Before Spielberg became the biggest name in Hollywood, capable of green-lighting anything he wants, he wandered in Richard Zanuck's office and picked up the script thinking he could churn out a decent B-movie. His only theatrical movie before this was The Sugarland Express, though it wasn't a huge hit. Jaws became the first summer blockbuster when crowds literally lined-up around the block to see it. $470 million dollars worth of bust is enough to kick-start any career.
In the Atlantic waters off the coast of Amity Island a 25-foot Great White Shark has staked a claim for his hunting ground. The bathers and holiday makers are all he needs for his breakfast, lunch, and dinner. New police chief Martin Brody wants to close the beaches but the greed of local business owners keeps the meaty flesh of human on the sand and beneath the sun.
When a young boy is devoured his mother offers a $3K reward for the killing of the shark, causing the overzealous, money-hungry local fishermen to crowd the waters with dynamite and chum. Only Quint (the one and only Robert Shaw), a WWII veteran with a personal vendetta against shark-kind, has the skill to pursue the monster. Brody and oceanographer Matt Hooper (a 'young' Richard Dreyfuss) join Quint on his hunt not knowing how monstrous the shark really is.
Jaws is split into two perfect halves. One landlocked, filled with fences, boundaries, and a sense of being contained. The other filled with isolation and a sense of not belonging. The Orca, Quint's ramshackle boat, becomes its own little island, ever so slowly disintegrating and sinking as their safety slips away. Brody, already afraid of the water, almost buckles under the pressure, Hooper loses his cool when no one trusts his judgment, and Quint loses his sanity as he aggressively, psychotically pursues the shark.

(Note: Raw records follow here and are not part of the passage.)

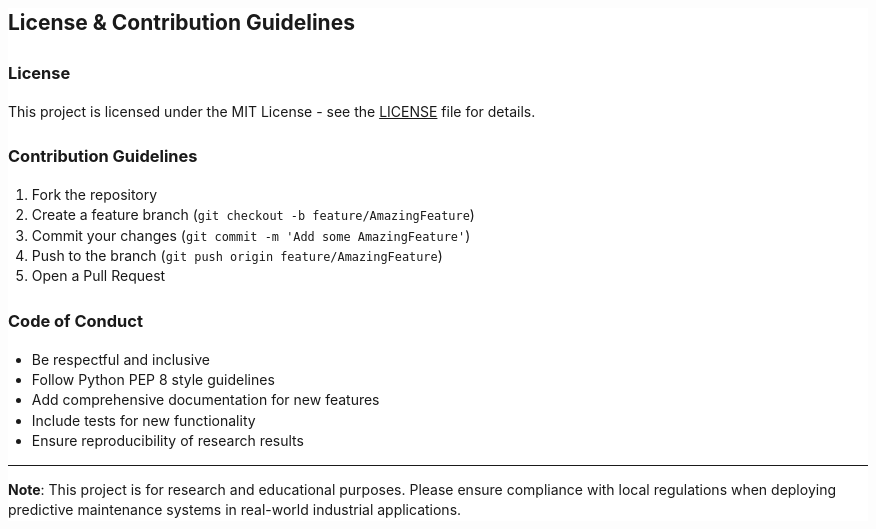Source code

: ## License & Contribution Guidelines

### License
This project is licensed under the MIT License - see the [LICENSE](LICENSE) file for details.

### Contribution Guidelines
1. Fork the repository
2. Create a feature branch (`git checkout -b feature/AmazingFeature`)
3. Commit your changes (`git commit -m 'Add some AmazingFeature'`)
4. Push to the branch (`git push origin feature/AmazingFeature`)
5. Open a Pull Request

### Code of Conduct
- Be respectful and inclusive
- Follow Python PEP 8 style guidelines
- Add comprehensive documentation for new features
- Include tests for new functionality
- Ensure reproducibility of research results

---

**Note**: This project is for research and educational purposes. Please ensure compliance with local regulations when deploying predictive maintenance systems in real-world industrial applications.
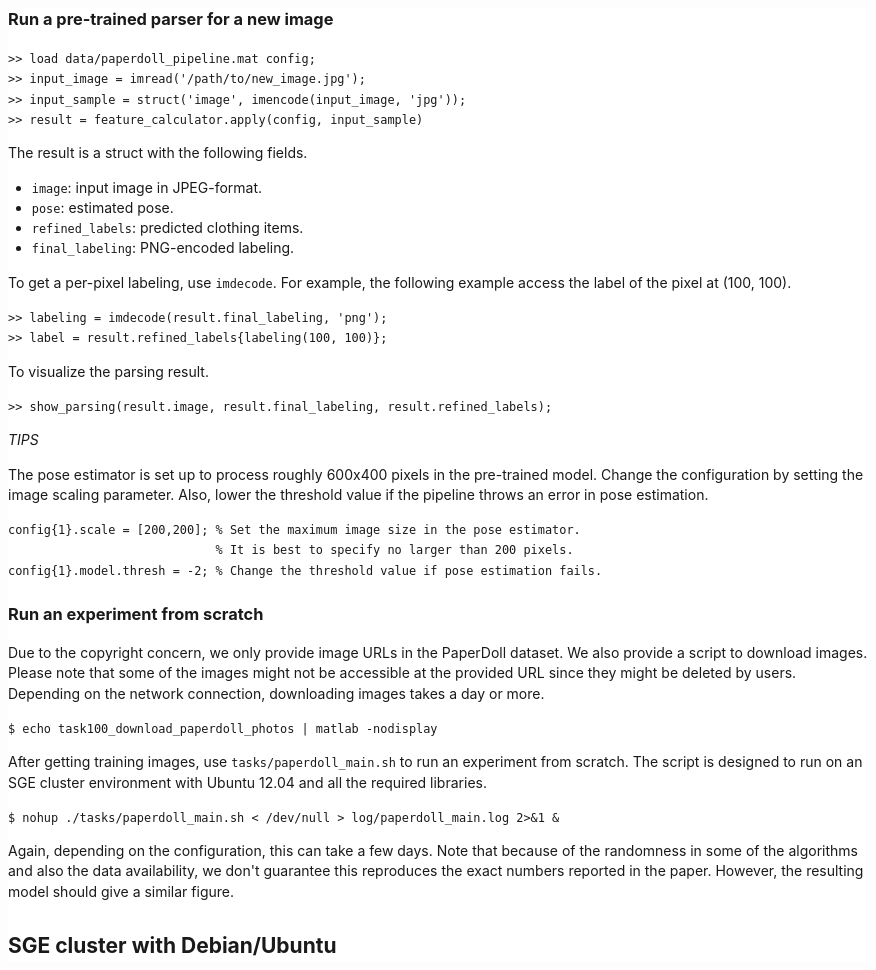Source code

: ### Run a pre-trained parser for a new image

    >> load data/paperdoll_pipeline.mat config;
    >> input_image = imread('/path/to/new_image.jpg');
    >> input_sample = struct('image', imencode(input_image, 'jpg'));
    >> result = feature_calculator.apply(config, input_sample)

The result is a struct with the following fields.

 * `image`: input image in JPEG-format.
 * `pose`: estimated pose.
 * `refined_labels`: predicted clothing items.
 * `final_labeling`: PNG-encoded labeling.

To get a per-pixel labeling, use `imdecode`. For example, the following example
access the label of the pixel at (100, 100).

    >> labeling = imdecode(result.final_labeling, 'png');
    >> label = result.refined_labels{labeling(100, 100)};

To visualize the parsing result.

    >> show_parsing(result.image, result.final_labeling, result.refined_labels);

_TIPS_

The pose estimator is set up to process roughly 600x400 pixels in the
pre-trained model. Change the configuration by setting the image scaling
parameter. Also, lower the threshold value if the pipeline throws an error
in pose estimation.

    config{1}.scale = [200,200]; % Set the maximum image size in the pose estimator.
                                 % It is best to specify no larger than 200 pixels.
    config{1}.model.thresh = -2; % Change the threshold value if pose estimation fails.

### Run an experiment from scratch

Due to the copyright concern, we only provide image URLs in the PaperDoll
dataset. We also provide a script to download images. Please note that some of
the images might not be accessible at the provided URL since they might be
deleted by users. Depending on the network connection, downloading images takes
a day or more.

    $ echo task100_download_paperdoll_photos | matlab -nodisplay

After getting training images, use `tasks/paperdoll_main.sh` to run an
experiment from scratch. The script is designed to run on an SGE cluster
environment with Ubuntu 12.04 and all the required libraries.

    $ nohup ./tasks/paperdoll_main.sh < /dev/null > log/paperdoll_main.log 2>&1 &

Again, depending on the configuration, this can take a few days. Note that
because of the randomness in some of the algorithms and also the data
availability, we don't guarantee this reproduces the exact numbers reported in
the paper. However, the resulting model should give a similar figure.


SGE cluster with Debian/Ubuntu
------------------------------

What makes Jaws special is that it scars and stays with you. The only other movie that I can of that has had similar success is the 1999 horror The Blair Witch Project. In much the same way as Jaws kept millions of people out of the water, Blair Witch kept them out of the woods too. There are some places that humans are just not supposed to go. Whenever you've been paddling at the beach and suddenly wander into a 'cold bit' don't tell me you've never thought about Bruce the shark coming to get you.
He IS out there, you know. For real.
The Blu-ray presents the film in 2.35:1 1080p and it's the best it has ever looked. I have seen Jaws in many incarnations : broadcast TV, taped-off-TV, widescreen VHS, DVD, ancient 35mm print, brand new digital print, and now Blu-ray. The colors really pop and look virtually perfect. The sound is the remastered DTS HD-MA 7.1 mix and the original mono mix (here presented in DTS 2.0). Seriously, the 7.1 mix, while sounding brilliant, is NOT remastered, it's remade. It's a completely different, modern, sound mix. I don't care how many people will argue that it's a remaster. It ain't, plain and simple. It's a bit of a strange thing to do when the original mono mix won an Academy Award. In some aspect I prefer the mono mix.
As for the extras, there is a 100-minute documentary called "The Shark is Still Working" from 2007 so it features the then-living Roy Scheider and Peter Benchley. There is also another 2-hour documentary directed by Laurent Bouzereau from 1995 called simply "The Making of Jaws". The 2007 one is a little better from a talking head point-of-view.
Jaws: The Restoration is a very interesting piece detailing how Universal repaired the original negative for the new 4k 2012 re-release.
On the Set of Jaws is an 8-minute vintage 16mm documentary. It's nice to watch, if a little quaint.
The Jaws Archives are just galleries of production stills and the like, all in low resolution.
A long trailer and the usual Universal BD-Live trash fill out the rest of the extras.